Regarding Zoom

Monday, 30 March 2020

Joseph Cox, reporting for Motherboard last week:

As people work and socialize from home, video conferencing software Zoom has exploded in popularity. What the company and its privacy policy don’t make clear is that the iOS version of the Zoom app is sending some analytics data to Facebook, even if Zoom users don’t have a Facebook account, according to a Motherboard analysis of the app. […]

“That’s shocking. There is nothing in the privacy policy that addresses that,” Pat Walshe, an activist from Privacy Matters who has analyzed Zoom’s privacy policy, said in a Twitter direct message.

Zoom subsequently removed the Facebook integration code and fast-tracked an update to the App Store. But still. This is a company with a history of playing fast and loose with privacy and security. You may recall last summer, when it came to light that the Mac version of Zoom secretly installed a web server, which remained installed and running even if you deleted the Zoom app from your machine. Shockingly, this enabled a security exploit that allowed hackers to take control of your Mac’s camera — the sort of privacy nightmare scenario that leads folks to tape over their cameras. Zoom called this hidden unremovable-through-normal-means web server a feature, not a bug. The bug was so insidious that Apple had to push a silent MacOS update to remove Zoom’s hidden web servers.

I wrote at the time:

I’m not prone to histrionics but this is genuinely outrageous — not even to mention the fact that Leitschuh reported this to Zoom months ago and Zoom effectively shrugged its corporate shoulders.

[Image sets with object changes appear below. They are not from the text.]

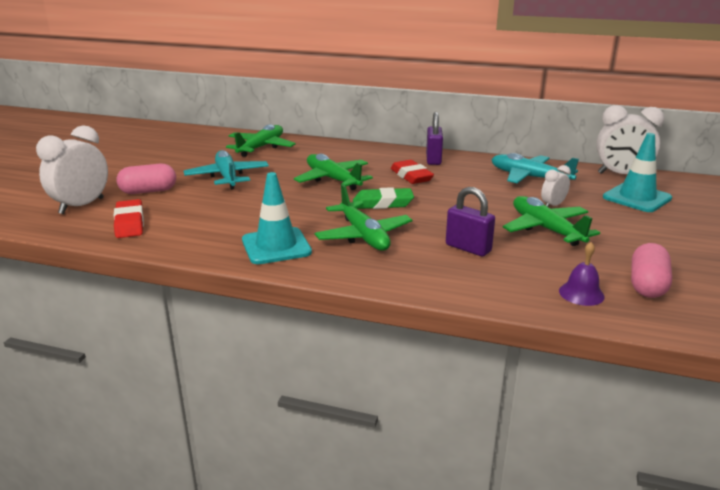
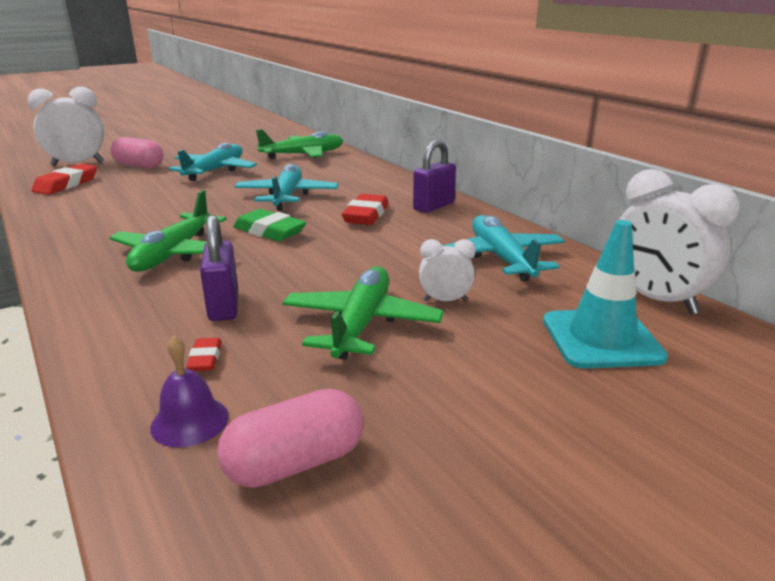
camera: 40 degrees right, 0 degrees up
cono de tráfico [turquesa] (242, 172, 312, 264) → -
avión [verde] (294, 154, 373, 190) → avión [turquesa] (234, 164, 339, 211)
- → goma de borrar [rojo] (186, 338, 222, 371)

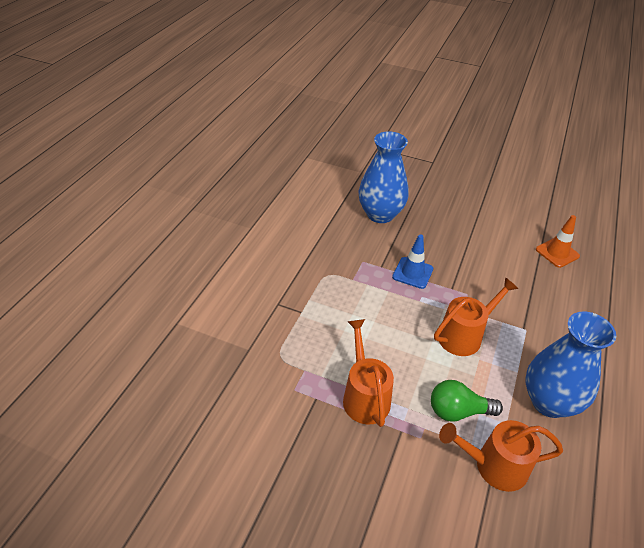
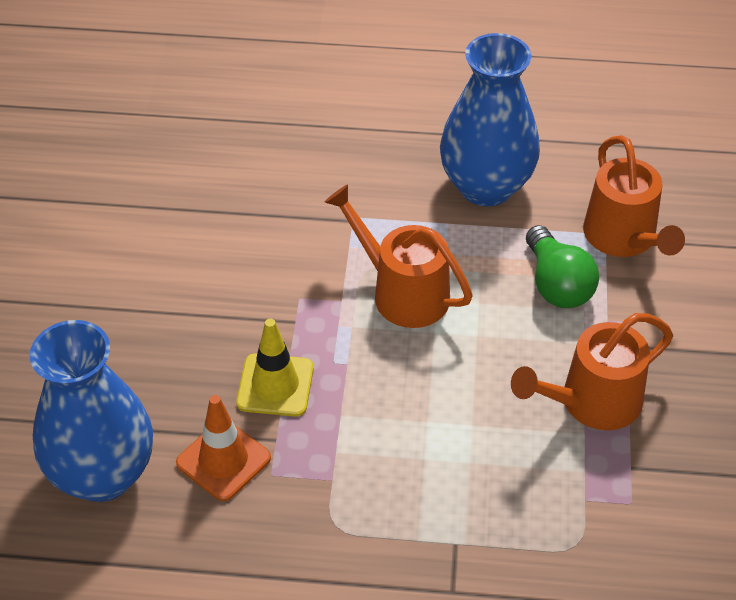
camera: 105 degrees left, 5 degrees up
cono de tráfico [azul] (392, 234, 433, 289) → cono de tráfico [amarillo] (236, 319, 314, 417)
cono de tráfico [naranja] (536, 215, 580, 268) → cono de tráfico [naranja] (176, 395, 271, 501), moved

If you ever installed Zoom, I’d go through the steps to eradicate it and never install it again.

This Facebook data issue is nowhere near as bad as the web server issue. But it betrays Zoom’s institutionally cavalier attitude to privacy. Their privacy policy more or less grants them carte blanche to do whatever the hell they want.

Mistakes happen. Bugs happen. I not only forgive mistakes, I enjoy forgiving mistakes. But Zoom’s callous disregard for privacy does not seem to be a mistake. As Zoom itself said about the hidden web server they secretly installed on Macs, it’s a feature not a bug.

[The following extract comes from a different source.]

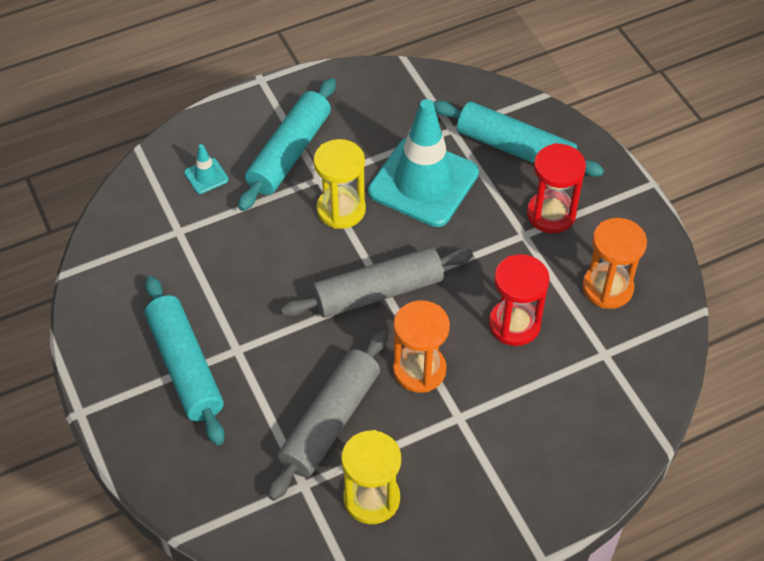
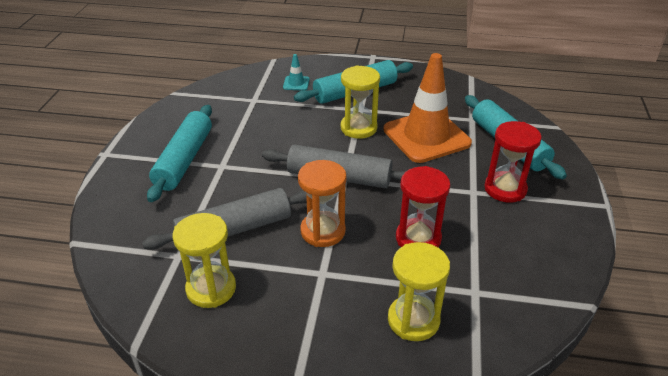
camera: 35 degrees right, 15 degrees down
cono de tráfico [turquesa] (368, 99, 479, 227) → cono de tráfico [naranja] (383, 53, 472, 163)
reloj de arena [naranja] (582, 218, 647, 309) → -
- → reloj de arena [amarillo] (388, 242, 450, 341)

Alas, Zoom’s video conferencing technology is best of breed, and because Zoom is easy to use and the quality is so high, it is exploding in popularity now that the whole world is working and socializing remotely. All of the following can be — and I believe are — true: Zoom is popular, useful, and by their own admission not trustworthy.

If you must use Zoom or simply want to use it, I highly recommend using it on your iPad and iPhone only.¹ The iOS version is sandboxed and reviewed by the App Store. The Mac version of Zoom is not available through the App Store, which makes me trust it not a bit. Much of the Mac software I rely on every day is not from the App Store — but all of it comes from developers I trust, who have proven reputations.

Zoom is not on that list.

Update: On the Mac, Zoom requires the use of an installer, and Zoom’s installer experience is… not confidence inspiring. The entire installation takes place during the preflight stage of the installation. Again, that’s clearly not an oversight or honest mistake. Everyone knows what “preflight” means. It’s a complete disregard for doing things properly and honestly on Zoom’s part. There’s no way to check what files will be installed, or where, before their installer has gone ahead and installed them. (Hacker News thread with details.)

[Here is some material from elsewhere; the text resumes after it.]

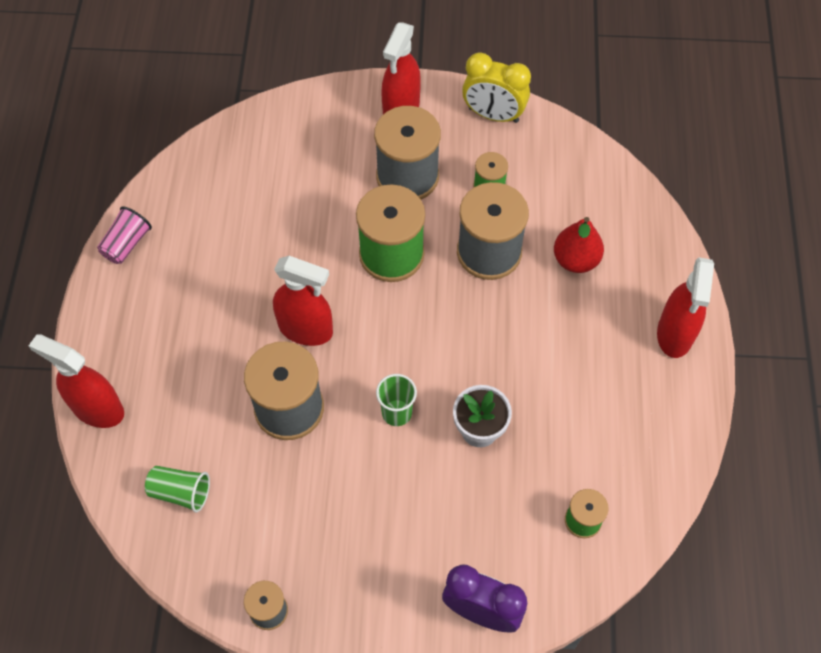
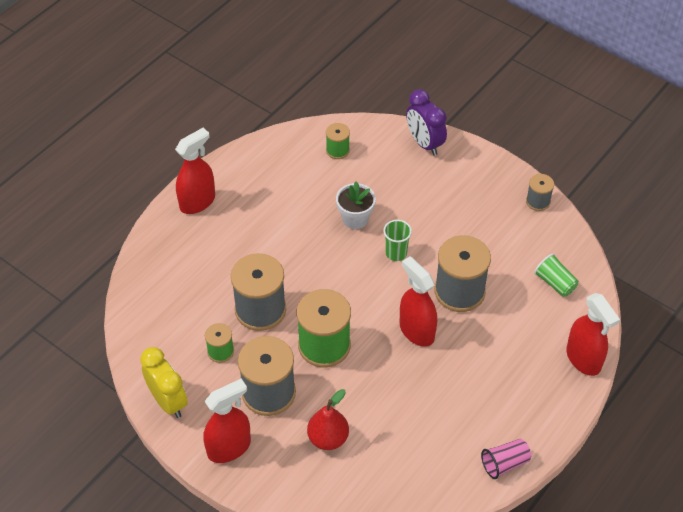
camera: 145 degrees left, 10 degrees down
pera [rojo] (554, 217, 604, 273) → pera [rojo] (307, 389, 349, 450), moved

Update 2: Zoom also has a web version, with fewer features than the desktop app. If you need to use Zoom from your Mac, try that — using a private browser window — before you download and install their app.

In closing, I’ll turn the virtual mic over to Doc Searls, who wrote this in the closing paragraphs of the first of a series of posts on Zoom and privacy:

Here’s the thing: Zoom doesn’t need to be in the advertising business, least of all in the part of it that lives like a vampire off the blood of human data. If Zoom needs more money, it should charge more for its services, or give less away for free. Zoom has an extremely valuable service, which it performs very well — better than anybody else, apparently. It also has a platform with lots of apps with just as absolute an interest in privacy. They should be concerned as well. (Unless, of course, they also want to be in the privacy-violating end of the advertising business.)

What Zoom’s current privacy policy says is worse than “You don’t have any privacy here.” It says, “We expose your virtual necks to data vampires who can do what they will with it.”